A luta das mulheres garantiu uma série de direitos e conquistas ao longo dos anos. No entanto, existe um retrocesso no País, que ameaça direitos femininos e compromete o orçamento das políticas públicas. Como fazer a defesa dos direitos?
A organização coletiva de movimentos sociais, sindicais, entre outros, é fundamental na defesa de direitos. No Brasil existem organizações fortes relacionadas às questões de gênero. Profissionais da saúde, educação e judiciário têm uma função importante nesse debate da defesa de direitos. Devemos defender o acesso mais igualitário de mulheres no trabalho e a mentoria feminina na gestão empresarial para garantir a defesa de direitos. Além das organizações que lutam pelas mulheres, temos ainda o papel dos partidos políticos, que se dizem democráticos, e podem assegurar que as mulheres sejam candidatas, sejam eleitas e que possam permanecer em seus mandatos.
Na perspectiva de combate à violência contra a mulher, a UFRGS desenvolve o Programa de Extensão “Clínica Feminista na Perspectiva da Interseccionalidade” em parceria com a Themis – Gênero, Justiça e Direitos Humanos, a Casa de Referência Mulheres Mirabal e o Coletivo Feminista Olga Benário. Qual a proposta deste programa?

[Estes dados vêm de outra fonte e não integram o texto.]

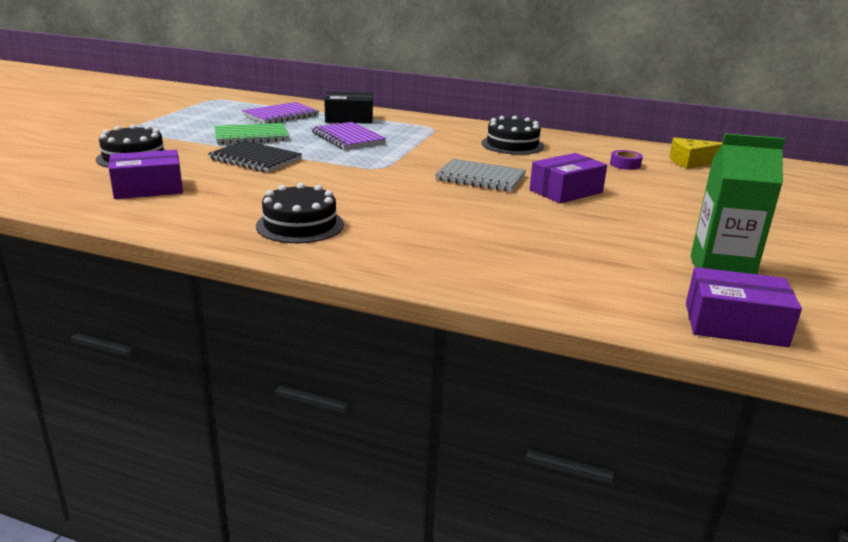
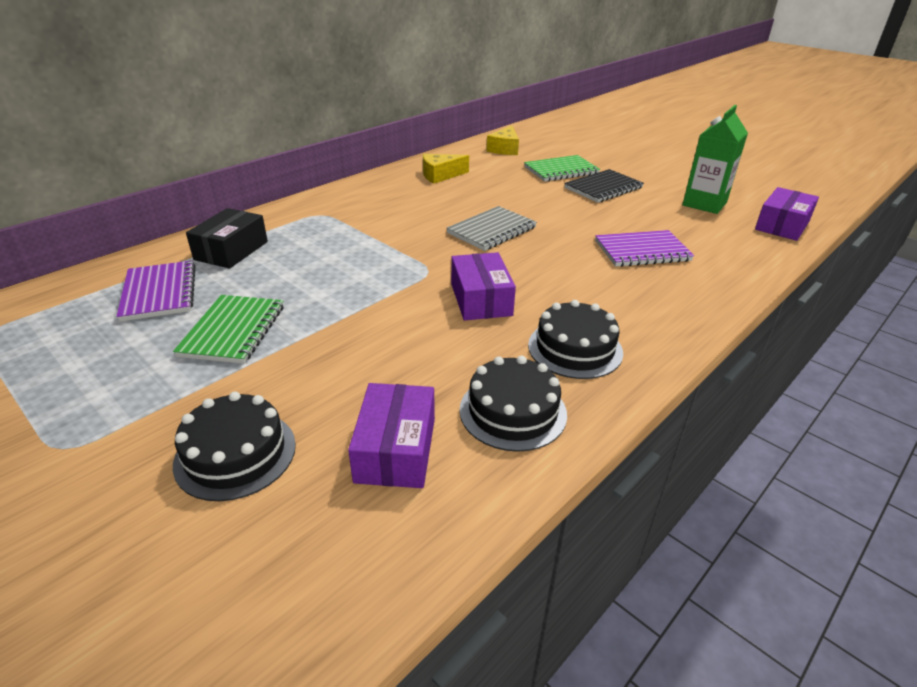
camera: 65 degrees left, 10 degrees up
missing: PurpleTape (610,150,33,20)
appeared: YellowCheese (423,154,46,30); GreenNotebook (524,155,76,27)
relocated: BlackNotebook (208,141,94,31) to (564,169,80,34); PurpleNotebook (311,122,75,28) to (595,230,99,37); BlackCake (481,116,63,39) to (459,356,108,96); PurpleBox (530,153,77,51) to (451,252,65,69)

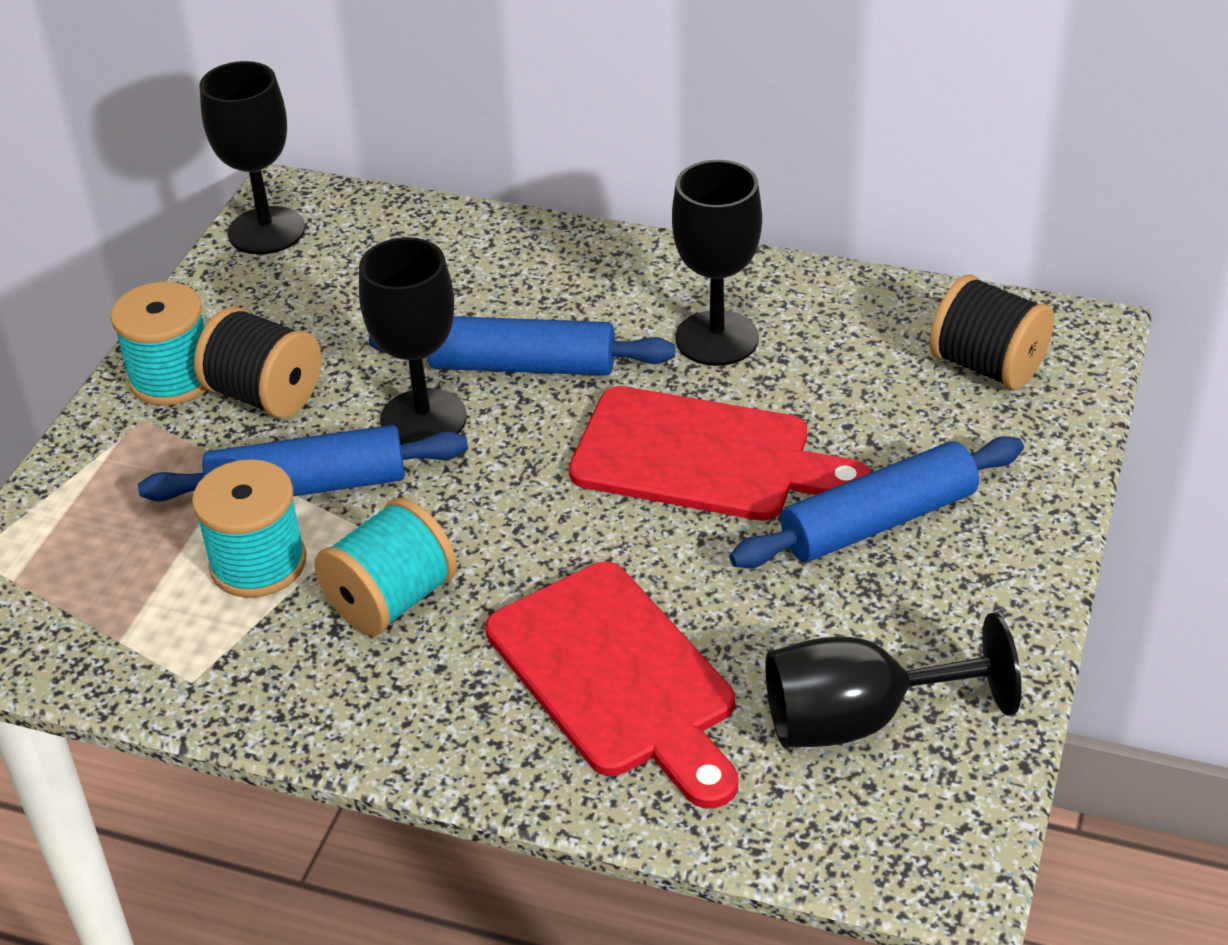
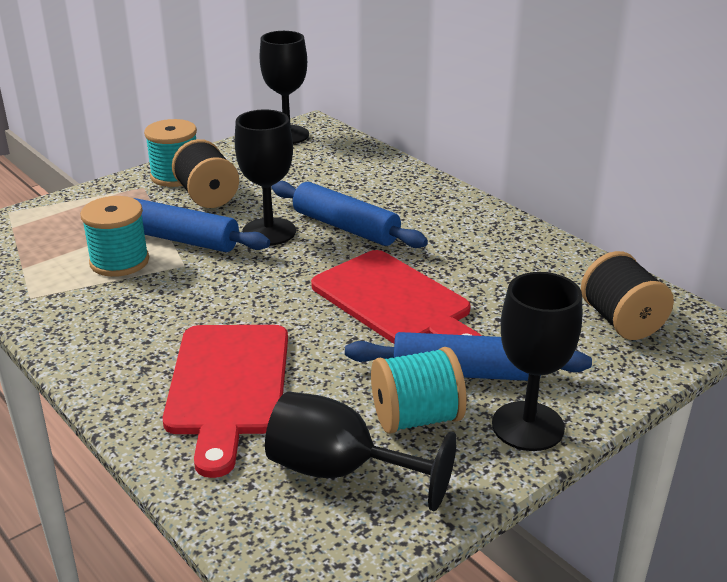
camera: 30 degrees right, 10 degrees down
relocated: TurquoiseSpool (314,498,143,138) to (371,347,96,87); BlackGoblet (672,160,90,206) to (492,272,90,179)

Este programa surgiu a partir de um grupo de pesquisa do Programa de Pós-graduação da UFRGS coordenado pela professora Simone Paulon do Departamento de Psicologia Social e Institucional da Universidade, que durante um trabalho vinculado às políticas de exclusão na cidade, fez uma aproximação à experiência da Casa Mirabal, vinculada ao Movimento Olga Benário, que possui um trabalho em todo o Brasil referente à luta pelos direitos das mulheres. Também aproximou a experiência da militância da professora Simone com organização social Themis, que existe há 25 anos em Porto Alegre.
Em 2019 surgiu uma demanda relacionada ao sofrimento psíquico das mulheres que sofrem violência de gênero. Muitas mulheres passam por sofrimento apenas pelo fato de serem mulher, com situações de abuso, assédio, preconceito e violência máxima, inclusive feminicídio.
O Programa de Extensão da UFRGS “Clínica Feminista na Perspectiva da Interseccionalidade” conta com 25 pessoas entre professoras, profissionais da saúde e estudantes que pensam na demanda de atenção e cuidado às mulheres, voltada para a saúde mental coletiva. No início da pandemia, em 2020, criamos uma estratégia de escuta e apoio mútuo para as mulheres em situação de violência e enunciam o seu sofrimento e a necessidade de serem acolhidas. Todo o processo é feito de forma online observando a perspectiva de uma ética feminista. Compomos a possibilidade de cuidar e acolher entre mulheres. Trata-se de um programa da Universidade de formação e intervenção a partir da relação com os movimentos e organizações sociais, a fim de escutar e acolher as mulheres em situação de violência de gênero. O programa atende 30 mulheres em grupos.
Hoje, temos um modo de governar no Brasil que incentiva as práticas machistas e sexistas. Temos conquistas como a Lei Maria da Penha a Declaração Universal dos Direitos Humanos desrespeitadas por este governo, que não garante o acesso das mulheres às políticas públicas como saúde e educação. A defesa dos direitos das mulheres é uma luta de todos e todas.
A ADUFRGS-Sindical está inserida nesse programa e junto à CUT/RS contribui com a doação de cestas básicas para as mulheres atendidas pela Clínica Feminista na Perspectiva da Interseccionalidade.